[Extract provided — start]


  • "Children get more out of a reading assignment when the teacher precedes the lesson with background information and follows it with a discussion."

  • "Teachers must read what the child reads."

  • "Each new horizon that is exposed to us comes to us as an individual, from within."

  • "Knowing the books and knowing the skills gives us the power to enrich and motivate children. But knowing the child--his needs, his aspirations--empowers us to bring the learning and the child to one unity, and that is the purpose of a teacher."

  • "Parents are the most influential teachers. Teachers who successfully involve parents in their children’s schoolwork are successful because they work at it."


  • Welsford H. "Gus" Clark

    My Most Memorable Teacher

    Welsford "Gus" Clark was my most memorable professor. I have had many teachers, having received three bachelor’s degrees, a master's degree, and a doctorate of pharmacy.

    Gus was my undergraduate professor of elementary education. No other professor since those long-ago days in the 1970s at BYU has measured to the stature of what Gus did.

    Indeed, Gus was not a PhD of academia. However, I submit he was a doctor of love and caring for his students. His example has been a guide to all his students for the 30-plus years he dedicated to BYU. He has been a friend, confidant, and counselor to all his students.

[Extract provided — finish]
[Given data — start]

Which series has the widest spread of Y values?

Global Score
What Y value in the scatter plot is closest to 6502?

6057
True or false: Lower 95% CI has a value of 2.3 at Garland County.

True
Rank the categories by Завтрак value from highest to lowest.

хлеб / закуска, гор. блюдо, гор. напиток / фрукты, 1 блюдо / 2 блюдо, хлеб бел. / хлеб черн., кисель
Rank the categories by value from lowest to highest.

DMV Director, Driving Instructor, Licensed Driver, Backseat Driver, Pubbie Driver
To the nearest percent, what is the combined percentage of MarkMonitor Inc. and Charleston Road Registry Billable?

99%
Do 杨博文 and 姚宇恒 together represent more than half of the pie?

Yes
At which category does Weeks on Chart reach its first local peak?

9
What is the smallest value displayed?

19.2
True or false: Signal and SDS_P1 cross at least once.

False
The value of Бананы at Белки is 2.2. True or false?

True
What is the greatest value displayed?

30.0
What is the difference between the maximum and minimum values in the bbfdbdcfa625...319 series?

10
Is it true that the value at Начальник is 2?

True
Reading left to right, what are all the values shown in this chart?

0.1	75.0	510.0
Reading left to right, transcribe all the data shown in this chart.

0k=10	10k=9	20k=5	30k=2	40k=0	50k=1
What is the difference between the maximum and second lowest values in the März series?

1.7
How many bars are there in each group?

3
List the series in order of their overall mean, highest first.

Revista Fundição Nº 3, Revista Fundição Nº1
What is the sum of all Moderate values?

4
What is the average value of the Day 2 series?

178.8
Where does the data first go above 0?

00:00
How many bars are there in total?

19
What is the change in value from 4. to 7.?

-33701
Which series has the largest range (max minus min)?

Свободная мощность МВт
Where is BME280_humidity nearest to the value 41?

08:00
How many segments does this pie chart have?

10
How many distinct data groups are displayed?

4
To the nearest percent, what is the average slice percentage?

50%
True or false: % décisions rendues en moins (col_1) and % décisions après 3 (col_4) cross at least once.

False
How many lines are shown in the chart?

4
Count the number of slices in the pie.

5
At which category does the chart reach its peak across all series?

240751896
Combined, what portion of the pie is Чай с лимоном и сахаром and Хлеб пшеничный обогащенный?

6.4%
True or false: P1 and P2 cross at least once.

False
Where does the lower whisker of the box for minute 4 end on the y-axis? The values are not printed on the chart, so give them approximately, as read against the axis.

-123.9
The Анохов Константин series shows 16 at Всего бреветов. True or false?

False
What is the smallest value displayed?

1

[Given data — finish]

=== Instructions ===
a) Rewrite the stretch of the tribute to Gus Clark from "Gus was my undergraduate" through "all his students.", replacing "students" with "pupils".
b) In the tribute to Gus Clark, what subject did Gus teach as an undergraduate professor?

=== Solutions ===
a)
Gus was my undergraduate professor of elementary education. No other professor since those long-ago days in the 1970s at BYU has measured to the stature of what Gus did.

    Indeed, Gus was not a PhD of academia. However, I submit he was a doctor of love and caring for his pupils. His example has been a guide to all his pupils for the 30-plus years he dedicated to BYU. He has been a friend, confidant, and counselor to all his pupils.

b) Elementary education